Suspensão de importações imposta pelo MINDCOM cria impasse no sector da saúde
Suspensão de importações imposta pelo MINDCOM cria impasse no sector da saúde
rui mingues

Uma recente decisão administrativa do Ministério da Indústria e Comércio (MINDCOM) está a causar preocupação e constrangimento nos bastidores do sector da saúde em Angola, sobretudo entre os operadores da cadeia de fornecimento de produtos médico-hospitalares.

A Ordem de Serviço n.º 004/2025, assinada pelo ministro Rui Miguêns de Oliveira, determinou a suspensão imediata do licenciamento para a importação de um conjunto de produtos, incluindo material consumível hospitalar, com o objectivo de apoiar a produção nacional e reduzir a dependência externa.
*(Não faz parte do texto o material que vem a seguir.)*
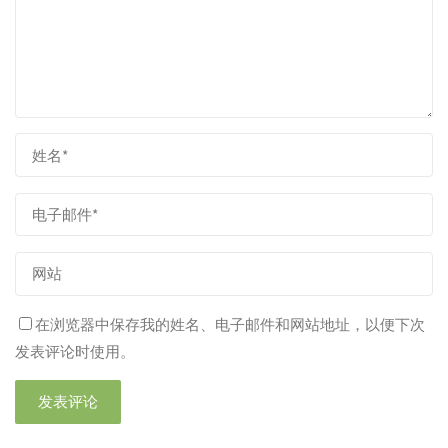
在浏览器中保存我的姓名、电子邮件和网站地址，以便下次
发表评论时使用。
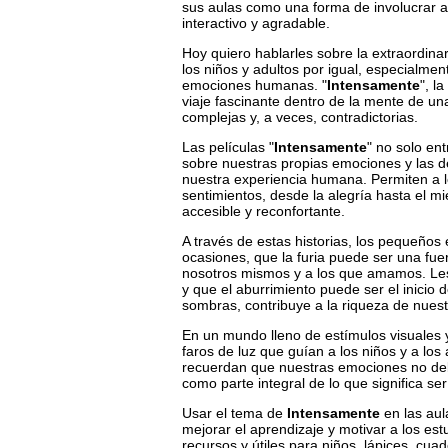
sus aulas como una forma de involucrar a
interactivo y agradable.
Hoy quiero hablarles sobre la extraordin
los niños y adultos por igual, especialme
emociones humanas. "
Intensamente
", l
viaje fascinante dentro de la mente de 
complejas y, a veces, contradictorias.
Las películas "
Intensamente
" no solo en
sobre nuestras propias emociones y las d
nuestra experiencia humana. Permiten a lo
sentimientos, desde la alegría hasta el mi
accesible y reconfortante.
A través de estas historias, los pequeños
ocasiones, que la furia puede ser una fue
nosotros mismos y a los que amamos. Les
y que el aburrimiento puede ser el inicio
sombras, contribuye a la riqueza de nuest
En un mundo lleno de estímulos visuales 
faros de luz que guían a los niños y a l
recuerdan que nuestras emociones no deb
como parte integral de lo que significa s
Usar el tema de
Intensamente
en las aul
mejorar el aprendizaje y motivar a los est
recursos y útiles para niños, lápices, cu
A medida, embora alinhada com o espírito do Regime Jurídico de Incentivo à Produção Nacional, tem causado efeitos colaterais que não foram suficientemente antecipados.

Entre os sectores mais atingidos está o farmacêutico e hospitalar, onde diversos operadores viram cargas de produtos retidas pela Administração Geral Tributária (AGT), apesar de estarem autorizadas e licenciadas pela Agência Reguladora de Medicamentos e Tecnologias de Saúde (ARMED), entidade tutelada pelo Ministério da Saúde (MINSA).
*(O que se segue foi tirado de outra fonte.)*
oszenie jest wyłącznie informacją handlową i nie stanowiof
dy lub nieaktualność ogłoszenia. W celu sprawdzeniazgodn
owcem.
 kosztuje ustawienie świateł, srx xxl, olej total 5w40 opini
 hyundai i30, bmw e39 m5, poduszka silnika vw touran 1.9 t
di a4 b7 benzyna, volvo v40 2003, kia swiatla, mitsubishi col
Fontes internas da ARMED, que preferem manter-se no anonimato, confirmaram ao Imparcial Press que a decisão do MINDCOM não foi coordenada com o órgão regulador do sector da saúde, o que levanta dúvidas quanto à legitimidade e legalidade da aplicação da medida a bens considerados críticos e sensíveis.

“O MINDCOM apenas tem competência para licenciar as facturas comerciais, não para regular produtos médicos ou hospitalares, cuja responsabilidade cabe ao MINSA através da ARMED”, explicou um quadro sénior da instituição.
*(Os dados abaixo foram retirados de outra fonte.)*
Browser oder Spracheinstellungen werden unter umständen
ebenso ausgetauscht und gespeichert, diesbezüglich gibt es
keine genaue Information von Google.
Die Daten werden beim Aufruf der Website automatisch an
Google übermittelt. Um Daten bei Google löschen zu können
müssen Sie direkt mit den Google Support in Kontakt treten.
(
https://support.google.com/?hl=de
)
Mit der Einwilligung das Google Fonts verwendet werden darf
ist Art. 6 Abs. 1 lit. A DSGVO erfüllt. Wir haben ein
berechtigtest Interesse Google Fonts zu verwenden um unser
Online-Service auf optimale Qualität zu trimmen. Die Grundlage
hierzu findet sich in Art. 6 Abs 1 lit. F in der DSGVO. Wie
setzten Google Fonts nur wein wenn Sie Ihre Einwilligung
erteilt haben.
A ausência de uma concertação interministerial parece ter deixado a ARMED numa posição desconfortável, pois os importadores dirigem-se agora em massa ao órgão regulador à procura de soluções para desbloquear mercadorias – muitas delas urgentes para hospitais e clínicas -, sem que haja uma resposta clara ou uma saída administrativa viável.

“Estamos a assistir a um verdadeiro abarrotamento de solicitações, sem poder de decisão para intervir ou reverter os efeitos da ordem do MINDCOM”, revelou a mesma fonte.

Especialistas alertam para os riscos de ruptura no fornecimento de insumos médicos essenciais, caso o impasse se mantenha. Há também críticas à forma como o assunto está a ser gerido institucionalmente, com falta de acção por parte da liderança da saúde, nomeadamente da ministra, cuja intervenção directa seria fundamental para resolver o conflito de competências entre os dois ministérios.

Até ao momento, nenhum pronunciamento oficial foi feito pelo Ministério da Saúde ou pela ARMED. A Ordem de Serviço continua em vigor, aplicando-se também a outros produtos como farinhas, óleos vegetais e uniformes, numa lógica de protecção da produção nacional.

No entanto, quando o proteccionismo económico colide com a necessidade de garantir o acesso a cuidados de saúde, o debate público torna-se inevitável.

“A medida tem mérito económico, mas não se pode aplicar cegamente a sectores vitais como o da saúde”, comentou um economista consultado pelo Imparcial Press.

A falta de cobertura mediática sobre o tema tem mantido a questão longe da atenção pública, mas os impactos no terreno começam a ser visíveis. Se não houver um ajuste urgente na aplicação da medida, ou uma clarificação de competências entre ministérios, o sistema de saúde poderá enfrentar desafios adicionais nos próximos meses.